Back home after a long week in Millstreet, Ireland and what can I say… This experience was – well; different.
After competing in Knokke with eight horses a whole month, I headed to Ireland on Sunday after the show came to an end. Once I arrived in Ireland I was impressed by how beautiful it is there, but I knew it was going to be a long week because it was cold, cloudy and rainy. I was hoping it would get better, but when I arrived at the show I gave up my hopes.
Unfortunately, the show didn't really give me a championship feeling. The stables that we, the Belgians, got was a disaster. You couldn't stand with two people next to each other between both sides of our stables because it just didn't fit... Heading on to the main ring it wasn't getting any better, we were even thinking of getting a lot of buckets and filling them with all the stones you could find IN the ring, that is how bad it was. A good thing is that there were a lot of warm up arena's, especially for me and my crazy horse Zeta.
Oh well, we didn't really pay too much attention to the conditions but we started focusing ourselves on the competition.
But first things first: The opening ceremony. I must say that the parade was really well organized, and we had a lot of fun! They made us walk into the village of Millstreet, led by an orchestra. There were even people who were standing in front of their houses to wave at us ha-ha!
Okay, so first day of the competition started on Wednesday, it was a speed and handiness class so the faster you go the better you are placed for the rest of the days. The Belgian juniors started of very well the first day, Gilles Thomas won the competition, Simon Morssinkhof finished 2nd, I finished on a 7th place, Arnaud ended on a 12th place and my sister Emilie made it into the top 25. My goal was to make it into the top 10 the first day, which I achieved.
From then on it was only about jumping clear rounds. With 22 nations we started of the Nations Cup on Friday at 8.00 am, Belgium was the 5th nation to go and I was the first rider of Belgium. I chose to go as first, because then I had less pressure. No one jumped yet so I just had to think of producing a clear round for myself, which I did. Belgium was a bit unlucky in the first round and we closed the first round with a score of 4 faults, while there were 5 nations on a score of 0. We knew it was going to be difficult to still get a spot on the podium so we didn't really have high hopes until the second round started off. All of a sudden there were a lot of poles falling while Belgium had the exact same score as the round before, 4 faults again so 8 faults in total. Finally, only 3 nations stayed on the 8 faults so that could only mean one thing, a jump-off for gold, silver and bronze.
Everyone was all excited about this jump-off, for sure my teammates and I – we had to get this gold medal. I was again first to go and Zeta jumped a really nice and fast clear round. There were not so many clear rounds in the jump-off, and after a while we knew that we had won. Tears were involved; ha-ha! Winning a gold medal doesn't go without having a party afterwards of course, so yes you could say that we all had a very fun night.

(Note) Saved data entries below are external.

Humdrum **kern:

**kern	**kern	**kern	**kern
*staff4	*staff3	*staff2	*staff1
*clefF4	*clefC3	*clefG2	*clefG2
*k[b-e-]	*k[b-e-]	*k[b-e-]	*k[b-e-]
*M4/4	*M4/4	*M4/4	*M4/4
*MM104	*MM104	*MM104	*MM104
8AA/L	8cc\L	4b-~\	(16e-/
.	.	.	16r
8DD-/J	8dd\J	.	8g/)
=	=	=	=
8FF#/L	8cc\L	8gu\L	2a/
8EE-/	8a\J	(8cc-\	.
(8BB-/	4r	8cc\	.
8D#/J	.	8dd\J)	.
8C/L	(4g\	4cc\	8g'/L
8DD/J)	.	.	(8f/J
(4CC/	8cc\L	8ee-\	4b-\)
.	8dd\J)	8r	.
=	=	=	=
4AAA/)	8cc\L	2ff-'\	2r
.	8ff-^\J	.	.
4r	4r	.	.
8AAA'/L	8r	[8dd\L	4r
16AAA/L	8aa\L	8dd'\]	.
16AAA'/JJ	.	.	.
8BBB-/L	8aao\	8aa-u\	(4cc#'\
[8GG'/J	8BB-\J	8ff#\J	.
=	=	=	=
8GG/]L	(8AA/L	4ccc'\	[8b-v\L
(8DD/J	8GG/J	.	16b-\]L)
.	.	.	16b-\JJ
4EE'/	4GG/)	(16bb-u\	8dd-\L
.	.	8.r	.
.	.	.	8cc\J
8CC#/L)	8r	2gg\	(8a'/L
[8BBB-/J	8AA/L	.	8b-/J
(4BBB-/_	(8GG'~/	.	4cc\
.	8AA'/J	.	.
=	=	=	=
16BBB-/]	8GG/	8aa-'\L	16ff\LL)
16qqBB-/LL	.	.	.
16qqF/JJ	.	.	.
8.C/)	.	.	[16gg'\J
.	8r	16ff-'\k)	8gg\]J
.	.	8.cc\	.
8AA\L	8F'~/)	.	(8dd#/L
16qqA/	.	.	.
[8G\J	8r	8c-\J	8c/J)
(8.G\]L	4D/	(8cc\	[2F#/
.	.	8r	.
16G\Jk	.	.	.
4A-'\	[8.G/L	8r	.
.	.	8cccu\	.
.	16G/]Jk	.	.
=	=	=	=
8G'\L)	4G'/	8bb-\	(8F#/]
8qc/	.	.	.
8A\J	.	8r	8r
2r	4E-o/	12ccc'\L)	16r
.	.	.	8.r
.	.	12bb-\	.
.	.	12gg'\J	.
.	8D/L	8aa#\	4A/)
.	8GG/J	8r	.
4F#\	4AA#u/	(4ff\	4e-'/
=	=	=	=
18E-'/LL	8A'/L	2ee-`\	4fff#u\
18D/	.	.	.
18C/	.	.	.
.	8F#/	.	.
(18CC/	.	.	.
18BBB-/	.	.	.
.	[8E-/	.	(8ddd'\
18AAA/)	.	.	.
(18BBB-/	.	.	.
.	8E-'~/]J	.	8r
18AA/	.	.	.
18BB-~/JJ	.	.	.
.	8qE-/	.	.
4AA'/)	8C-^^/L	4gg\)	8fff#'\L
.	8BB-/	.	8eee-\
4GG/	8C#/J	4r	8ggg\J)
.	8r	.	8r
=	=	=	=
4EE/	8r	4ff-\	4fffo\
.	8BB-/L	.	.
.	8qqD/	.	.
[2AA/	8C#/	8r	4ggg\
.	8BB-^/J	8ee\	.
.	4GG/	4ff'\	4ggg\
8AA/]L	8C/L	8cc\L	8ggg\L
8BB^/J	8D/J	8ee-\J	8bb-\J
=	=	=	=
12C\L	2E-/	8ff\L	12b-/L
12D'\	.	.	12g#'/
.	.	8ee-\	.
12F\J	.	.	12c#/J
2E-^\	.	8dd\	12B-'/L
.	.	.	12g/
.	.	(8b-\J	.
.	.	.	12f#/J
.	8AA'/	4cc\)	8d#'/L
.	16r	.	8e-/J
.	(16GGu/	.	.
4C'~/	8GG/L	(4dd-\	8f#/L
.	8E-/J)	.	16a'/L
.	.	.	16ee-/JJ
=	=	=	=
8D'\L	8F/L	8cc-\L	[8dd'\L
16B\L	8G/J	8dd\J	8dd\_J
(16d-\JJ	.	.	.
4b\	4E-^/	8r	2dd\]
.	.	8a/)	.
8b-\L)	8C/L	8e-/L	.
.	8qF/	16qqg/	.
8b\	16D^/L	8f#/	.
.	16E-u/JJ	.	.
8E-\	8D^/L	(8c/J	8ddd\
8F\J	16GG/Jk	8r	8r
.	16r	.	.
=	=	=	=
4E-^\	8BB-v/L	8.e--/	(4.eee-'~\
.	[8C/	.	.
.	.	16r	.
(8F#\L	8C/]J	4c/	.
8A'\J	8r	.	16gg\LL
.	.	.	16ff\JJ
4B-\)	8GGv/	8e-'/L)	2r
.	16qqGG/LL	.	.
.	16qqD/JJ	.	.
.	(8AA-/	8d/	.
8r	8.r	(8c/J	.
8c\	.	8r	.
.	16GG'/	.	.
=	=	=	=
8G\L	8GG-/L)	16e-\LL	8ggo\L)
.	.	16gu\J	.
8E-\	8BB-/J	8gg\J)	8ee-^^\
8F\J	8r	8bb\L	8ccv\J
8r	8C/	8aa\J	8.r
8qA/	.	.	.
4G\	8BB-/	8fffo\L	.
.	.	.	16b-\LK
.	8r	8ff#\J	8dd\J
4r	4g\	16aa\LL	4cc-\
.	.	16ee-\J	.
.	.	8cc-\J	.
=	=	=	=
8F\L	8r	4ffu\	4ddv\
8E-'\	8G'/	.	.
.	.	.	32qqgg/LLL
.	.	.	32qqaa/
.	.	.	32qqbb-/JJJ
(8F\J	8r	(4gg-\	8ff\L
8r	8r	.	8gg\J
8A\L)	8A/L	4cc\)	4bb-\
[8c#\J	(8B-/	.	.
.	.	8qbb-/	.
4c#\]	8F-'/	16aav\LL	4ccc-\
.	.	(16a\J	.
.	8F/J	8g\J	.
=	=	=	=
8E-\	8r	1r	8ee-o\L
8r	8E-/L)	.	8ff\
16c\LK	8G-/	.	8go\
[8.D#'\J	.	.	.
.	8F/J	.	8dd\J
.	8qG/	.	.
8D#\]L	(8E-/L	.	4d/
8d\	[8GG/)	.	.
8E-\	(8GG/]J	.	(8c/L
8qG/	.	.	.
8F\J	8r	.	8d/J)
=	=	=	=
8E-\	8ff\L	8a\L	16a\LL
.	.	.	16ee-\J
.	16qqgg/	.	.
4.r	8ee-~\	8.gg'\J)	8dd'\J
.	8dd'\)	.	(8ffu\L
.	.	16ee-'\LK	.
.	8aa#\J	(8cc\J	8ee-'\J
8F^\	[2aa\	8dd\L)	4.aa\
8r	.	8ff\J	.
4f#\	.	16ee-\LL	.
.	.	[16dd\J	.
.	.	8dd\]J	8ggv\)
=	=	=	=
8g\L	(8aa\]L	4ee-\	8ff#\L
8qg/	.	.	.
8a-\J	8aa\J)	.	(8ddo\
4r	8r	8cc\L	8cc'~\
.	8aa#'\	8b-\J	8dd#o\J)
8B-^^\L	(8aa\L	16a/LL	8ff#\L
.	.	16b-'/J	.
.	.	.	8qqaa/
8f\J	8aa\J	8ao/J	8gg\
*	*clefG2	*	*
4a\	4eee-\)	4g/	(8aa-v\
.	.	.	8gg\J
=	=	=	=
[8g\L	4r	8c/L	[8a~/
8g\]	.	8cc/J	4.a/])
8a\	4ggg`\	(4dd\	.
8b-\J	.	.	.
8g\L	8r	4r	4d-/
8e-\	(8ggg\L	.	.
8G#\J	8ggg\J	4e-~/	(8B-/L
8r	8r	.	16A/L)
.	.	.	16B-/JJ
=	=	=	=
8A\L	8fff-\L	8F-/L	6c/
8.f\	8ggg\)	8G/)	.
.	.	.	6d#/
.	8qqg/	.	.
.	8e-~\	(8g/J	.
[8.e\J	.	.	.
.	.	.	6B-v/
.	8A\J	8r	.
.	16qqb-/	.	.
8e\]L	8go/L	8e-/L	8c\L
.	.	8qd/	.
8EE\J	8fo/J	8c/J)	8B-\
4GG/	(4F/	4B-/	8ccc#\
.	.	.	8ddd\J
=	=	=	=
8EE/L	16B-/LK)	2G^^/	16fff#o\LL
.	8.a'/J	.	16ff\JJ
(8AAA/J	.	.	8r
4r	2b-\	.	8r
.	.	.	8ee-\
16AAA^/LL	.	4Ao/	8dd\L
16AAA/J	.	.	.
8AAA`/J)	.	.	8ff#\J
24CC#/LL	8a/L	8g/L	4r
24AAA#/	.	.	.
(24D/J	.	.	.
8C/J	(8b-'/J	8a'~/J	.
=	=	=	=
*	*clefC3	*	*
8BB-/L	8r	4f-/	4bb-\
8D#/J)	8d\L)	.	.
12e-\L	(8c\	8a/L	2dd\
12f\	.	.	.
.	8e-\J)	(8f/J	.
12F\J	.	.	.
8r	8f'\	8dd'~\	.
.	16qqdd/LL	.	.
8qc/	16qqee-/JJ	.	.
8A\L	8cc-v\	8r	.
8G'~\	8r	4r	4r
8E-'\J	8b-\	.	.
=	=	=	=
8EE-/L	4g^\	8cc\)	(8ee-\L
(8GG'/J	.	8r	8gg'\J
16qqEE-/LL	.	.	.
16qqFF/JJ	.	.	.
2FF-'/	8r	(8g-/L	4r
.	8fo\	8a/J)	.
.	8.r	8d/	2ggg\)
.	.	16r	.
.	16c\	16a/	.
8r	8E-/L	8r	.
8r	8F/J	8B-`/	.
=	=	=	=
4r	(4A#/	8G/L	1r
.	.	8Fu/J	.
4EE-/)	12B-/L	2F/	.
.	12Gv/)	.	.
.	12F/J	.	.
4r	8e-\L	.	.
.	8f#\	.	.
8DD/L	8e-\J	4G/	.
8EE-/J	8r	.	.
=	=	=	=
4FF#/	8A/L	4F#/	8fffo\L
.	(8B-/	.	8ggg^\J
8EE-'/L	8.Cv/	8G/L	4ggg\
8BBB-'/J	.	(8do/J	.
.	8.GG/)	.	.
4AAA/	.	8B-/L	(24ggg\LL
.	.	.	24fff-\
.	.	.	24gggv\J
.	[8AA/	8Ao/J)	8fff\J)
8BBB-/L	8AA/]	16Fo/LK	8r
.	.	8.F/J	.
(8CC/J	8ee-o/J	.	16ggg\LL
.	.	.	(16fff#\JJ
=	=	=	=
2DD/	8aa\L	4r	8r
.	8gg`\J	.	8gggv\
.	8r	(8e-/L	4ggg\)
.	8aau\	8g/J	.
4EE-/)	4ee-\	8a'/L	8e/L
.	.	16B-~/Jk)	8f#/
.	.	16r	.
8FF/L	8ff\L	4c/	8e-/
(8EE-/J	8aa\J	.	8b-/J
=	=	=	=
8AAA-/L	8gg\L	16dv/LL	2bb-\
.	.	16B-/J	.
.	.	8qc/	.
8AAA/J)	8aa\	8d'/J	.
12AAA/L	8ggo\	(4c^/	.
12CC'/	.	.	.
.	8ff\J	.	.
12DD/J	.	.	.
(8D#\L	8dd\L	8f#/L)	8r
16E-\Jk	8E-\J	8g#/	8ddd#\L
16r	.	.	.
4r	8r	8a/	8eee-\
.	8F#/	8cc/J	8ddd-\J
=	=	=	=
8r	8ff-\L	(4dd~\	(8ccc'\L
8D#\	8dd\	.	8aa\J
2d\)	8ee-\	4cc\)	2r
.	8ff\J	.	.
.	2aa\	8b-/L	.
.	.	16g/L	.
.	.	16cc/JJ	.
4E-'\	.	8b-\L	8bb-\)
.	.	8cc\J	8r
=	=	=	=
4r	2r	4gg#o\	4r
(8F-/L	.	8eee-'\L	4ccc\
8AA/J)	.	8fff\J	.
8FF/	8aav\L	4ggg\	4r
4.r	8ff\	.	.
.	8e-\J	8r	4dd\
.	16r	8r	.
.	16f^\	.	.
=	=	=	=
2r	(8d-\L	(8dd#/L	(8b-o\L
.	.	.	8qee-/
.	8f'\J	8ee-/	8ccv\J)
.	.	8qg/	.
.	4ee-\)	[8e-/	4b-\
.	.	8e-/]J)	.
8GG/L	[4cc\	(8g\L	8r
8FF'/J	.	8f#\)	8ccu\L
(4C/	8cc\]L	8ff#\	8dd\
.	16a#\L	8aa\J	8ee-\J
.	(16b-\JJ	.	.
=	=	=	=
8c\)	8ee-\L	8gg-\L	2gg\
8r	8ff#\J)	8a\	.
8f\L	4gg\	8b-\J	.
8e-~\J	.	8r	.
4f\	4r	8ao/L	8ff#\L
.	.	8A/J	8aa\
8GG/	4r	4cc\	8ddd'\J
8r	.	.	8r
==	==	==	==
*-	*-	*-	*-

All nice and fun to win that gold medal, although it wasn't finished yet… There was still a final to jump with 2 rounds. Gilles, Arnaud and I qualified for the final. On Saturday Zeta was feeling a bit tired, I think she just had enough of being in the same place for that long (as usual). I just walked and trotted a bit around so she would still feel a bit fresh for the final.
The final day was the day of the final of course, still 2 rounds had to be jumped and I was placed 4th before that. First round was technical enough though, not that big – but technical. When I started my course everything was going well until the big water, I came a bit deep so I really had to kick to get to the other side which made me land a bit funny with my hand on Zeta's neck. I kind of heard something crack inside my hand and the moment I continued after the big water, I knew something was not right. Still 4 more fences to jump and Zeta cleared them without any problem, even though I couldn't pull on my right rein anymore because of the pains I had in my hand. We jumped a clear round and everyone was happy, I got out of the ring and jumped of my horse immediately – I was in serious pain. We put a lot of ice on my hand and taped the two right fingers of my right hand together so I had a little bit of support, we cut a hole in my gloves and hoopla on my horse again for the final round.
There were only a few more fences to jump so I had to stay strong. Zeta jumped her heart out again and produced a clear round again, now it was only waiting for the others to have fences down (which is rude to say…), because I was still in 4th position and I really didn't want to end next to the podium. And then there was one girl of the 3 riders that were in front of me that had a fence down, straight a way my sister ran up to me to tell me I was sure of a place on the podium. From that moment I was glowing. Gilles won the gold medal and well deserved, he is a great rider! France won the silver medal and I won the bronze medal.
After all these years that I failed at a championship, I finally went home with 2 medals. I couldn't wish for any better and I have to thank my amazing horse for that because she is such a fighter. I finished my last year as a junior in a good way and I'm really happy for that!
Now I'd like to focus myself on the bigger shows (3*,4* and maybe 5*). So after the show was finished we headed home Sunday evening, and Monday morning I let our stable vet look at my hand and take an x-ray and we found out that its broken, oops, I think it will take 2 more weeks before I can ride again.
So not only ups, but downs as well for me during this championship!